Le dernier grand débat qui anima le PS, sur le TCE en 2005, a prouvé que cette organisation peut être le lieu d'une réflexion riche et intense. Mais tout cela n'est pas médiatiquement vendable. Valls qui nous fait une poussée d'hormone, c'est plus fun à couvrir. Gageons que l'université d'été de la Rochelle sera le cirque habituel, avec ses militants et élus sérieux venus travailler et quelques grandes gueules venus jouer au bal trappe avec leurs fusils à petites phrases assassines calés sous l'épaule, qui feront frémir la salle de presse à chaque mouvement de lèvres.

 

Sortir de l'impasse ?


Depuis l'ouverture de la «parenthèse libérale» en 1983 et surtout depuis la sanction par l'électorat de gauche de la politique «d'accompagnement social du libéralisme» de Jospin, les socialistes français ont été incapables de retrouver un fil a plomb orientant une ligne cohérente, en phase avec les exigences sociales, démocratiques et écologiques du temps, et une stratégie d'unité de la gauche tournée vers la victoire.
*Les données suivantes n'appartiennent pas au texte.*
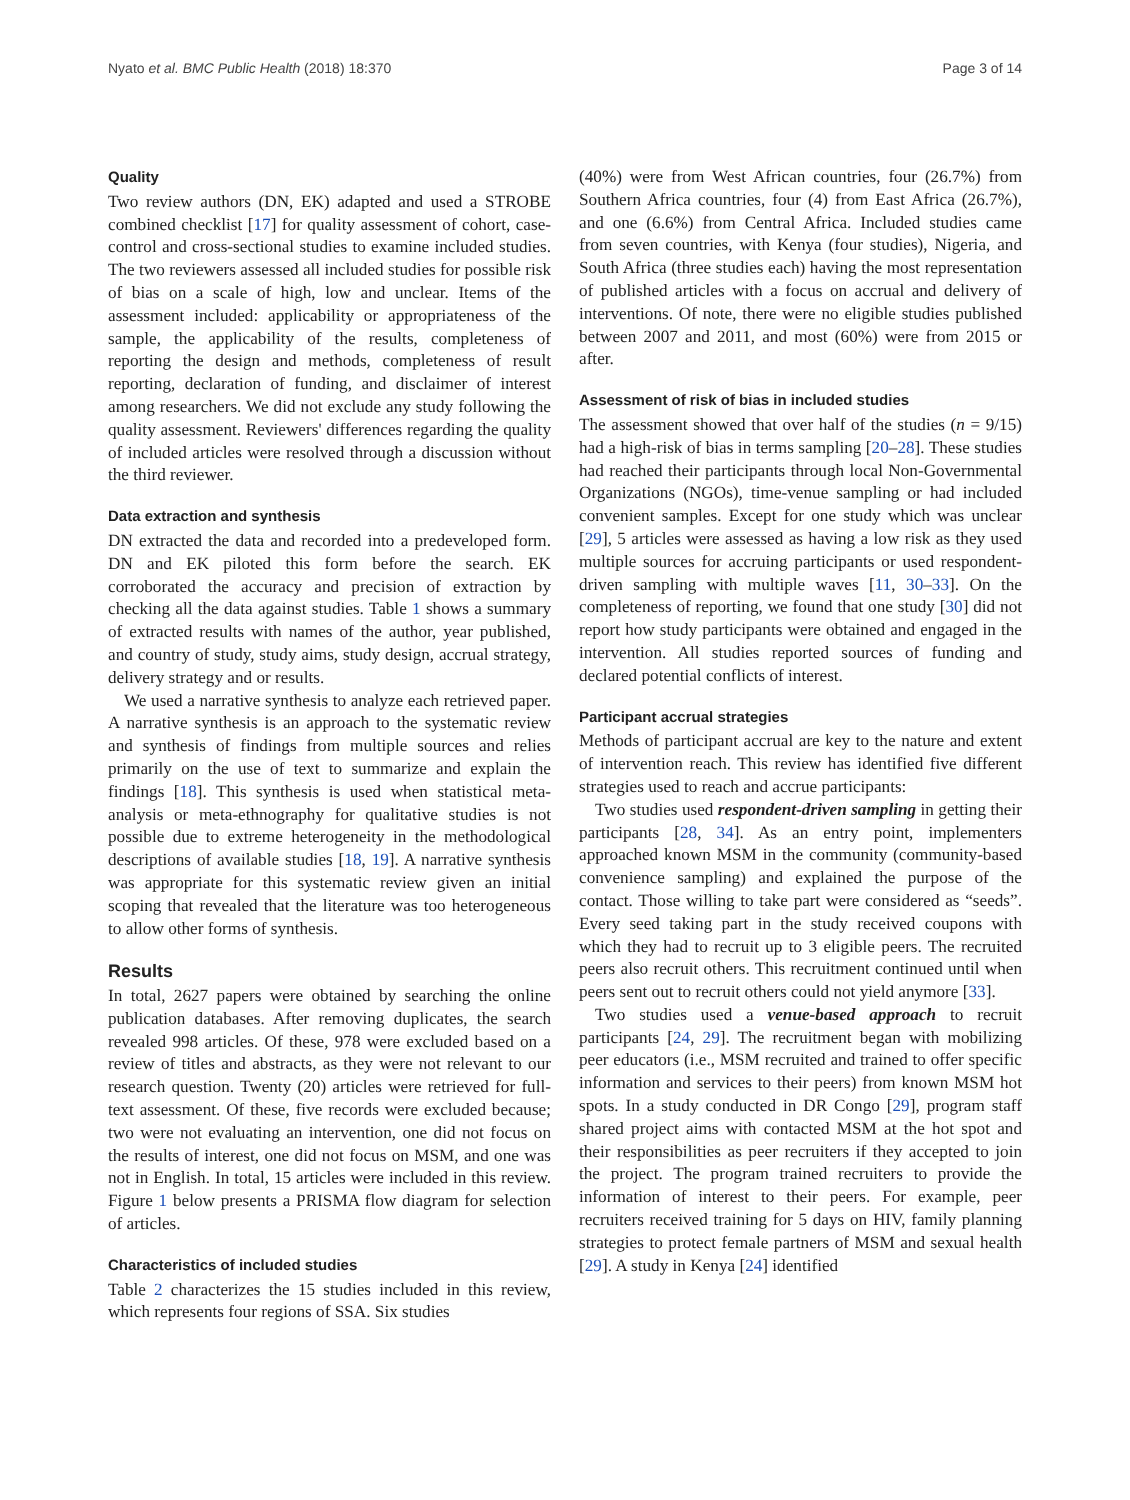Nyato et al. BMC Public Health (2018) 18:370 Page 3 of 14
Quality
Two review authors (DN, EK) adapted and used a STROBE combined checklist [17] for quality assessment of cohort, case-control and cross-sectional studies to examine included studies. The two reviewers assessed all included studies for possible risk of bias on a scale of high, low and unclear. Items of the assessment included: applicability or appropriateness of the sample, the applicability of the results, completeness of reporting the design and methods, completeness of result reporting, declaration of funding, and disclaimer of interest among researchers. We did not exclude any study following the quality assessment. Reviewers' differences regarding the quality of included articles were resolved through a discussion without the third reviewer.
Data extraction and synthesis
DN extracted the data and recorded into a predeveloped form. DN and EK piloted this form before the search. EK corroborated the accuracy and precision of extraction by checking all the data against studies. Table 1 shows a summary of extracted results with names of the author, year published, and country of study, study aims, study design, accrual strategy, delivery strategy and or results.
We used a narrative synthesis to analyze each retrieved paper. A narrative synthesis is an approach to the systematic review and synthesis of findings from multiple sources and relies primarily on the use of text to summarize and explain the findings [18]. This synthesis is used when statistical meta-analysis or meta-ethnography for qualitative studies is not possible due to extreme heterogeneity in the methodological descriptions of available studies [18, 19]. A narrative synthesis was appropriate for this systematic review given an initial scoping that revealed that the literature was too heterogeneous to allow other forms of synthesis.
Results
In total, 2627 papers were obtained by searching the online publication databases. After removing duplicates, the search revealed 998 articles. Of these, 978 were excluded based on a review of titles and abstracts, as they were not relevant to our research question. Twenty (20) articles were retrieved for full-text assessment. Of these, five records were excluded because; two were not evaluating an intervention, one did not focus on the results of interest, one did not focus on MSM, and one was not in English. In total, 15 articles were included in this review. Figure 1 below presents a PRISMA flow diagram for selection of articles.
Characteristics of included studies
Table 2 characterizes the 15 studies included in this review, which represents four regions of SSA. Six studies
(40%) were from West African countries, four (26.7%) from Southern Africa countries, four (4) from East Africa (26.7%), and one (6.6%) from Central Africa. Included studies came from seven countries, with Kenya (four studies), Nigeria, and South Africa (three studies each) having the most representation of published articles with a focus on accrual and delivery of interventions. Of note, there were no eligible studies published between 2007 and 2011, and most (60%) were from 2015 or after.
Assessment of risk of bias in included studies
The assessment showed that over half of the studies (n = 9/15) had a high-risk of bias in terms sampling [20–28]. These studies had reached their participants through local Non-Governmental Organizations (NGOs), time-venue sampling or had included convenient samples. Except for one study which was unclear [29], 5 articles were assessed as having a low risk as they used multiple sources for accruing participants or used respondent-driven sampling with multiple waves [11, 30–33]. On the completeness of reporting, we found that one study [30] did not report how study participants were obtained and engaged in the intervention. All studies reported sources of funding and declared potential conflicts of interest.
Participant accrual strategies
Methods of participant accrual are key to the nature and extent of intervention reach. This review has identified five different strategies used to reach and accrue participants:
Two studies used respondent-driven sampling in getting their participants [28, 34]. As an entry point, implementers approached known MSM in the community (community-based convenience sampling) and explained the purpose of the contact. Those willing to take part were considered as “seeds”. Every seed taking part in the study received coupons with which they had to recruit up to 3 eligible peers. The recruited peers also recruit others. This recruitment continued until when peers sent out to recruit others could not yield anymore [33].
Two studies used a venue-based approach to recruit participants [24, 29]. The recruitment began with mobilizing peer educators (i.e., MSM recruited and trained to offer specific information and services to their peers) from known MSM hot spots. In a study conducted in DR Congo [29], program staff shared project aims with contacted MSM at the hot spot and their responsibilities as peer recruiters if they accepted to join the project. The program trained recruiters to provide the information of interest to their peers. For example, peer recruiters received training for 5 days on HIV, family planning strategies to protect female partners of MSM and sexual health [29]. A study in Kenya [24] identified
Le PS doit retrouver le chemin de la gauche ou continuera à dépérir. La tentation du centre, toujours présente et assumée par la première secrétaire qui co-gouverne la ville de Lille avec des élus Modem et envisage de « laisser le choix » aux présidents de Région de faire liste commune avec le Modem aux régionales est non seulement injustifiable (le Modem est de droite, seul Bayrou semble ne pas le savoir) mais politiquement criminel. Cela revient à saborder l'héritage socialiste tout en creusant le sillon de la division à gauche, donc à prêter main forte aux futures victoires de la droite.


L'association électorale entre le NPA, le Parti de Gauche et le Parti Communiste qui se profile pour les élections régionales et pourrait se prolonger aux législatives conduira inévitablement tout un pan de l'électorat socialiste à choisir une gauche qui ressemble à une gauche (association de réformistes et de révolutionnaires qui pour une fois semblent écarter la stratégie du sectarisme) plutôt qu'une gauche qui s'allie avec le centre droit. Le PS ne pourrait plus revendiquer son rôle naturel de pivot de la gauche et la bataille pour la présidentielle sera perdue d'avance, au moins très mal partie.


Il est temps d'arrêter de croire aux vielles lunes du social-libéralisme, de la « troisième voix », ou autres sornettes qui ont fait la preuve de leur inefficacité. L'ensemble de la social-démocratie européenne est en crise profonde pour avoir quitté le terrain de la transformation sociale et démocratique au nom du « compromis avec le réel », de la «mondialisation» et autres justification type «marché». Le «réel», la «mondialisation», le «marché», ce sont en dernière analyse des gens obsédés par l'accumulation du gain et prêts à mettre le monde à sac pour conserver leur pouvoir et leurs richesses, comme le déroulé de la crise le confirme. Le seul compromis possible avec les rapaces, c'est de leur couper les griffes.


Le choix stratégique qui s'impose à toute la gauche ne porte qu'un nom : unité. Unité autour d'un projet qui repense les solutions de toute la gauche pour sortir de l'impasse libérale, à l'échelle du pays, de l'Europe et de la planète, et il faudra un peu plus d'imagination qu'une simple lettre de Madame Aubry envoyée aux états majors politiques de la gauche... qui se sont empressés de ne pas répondre.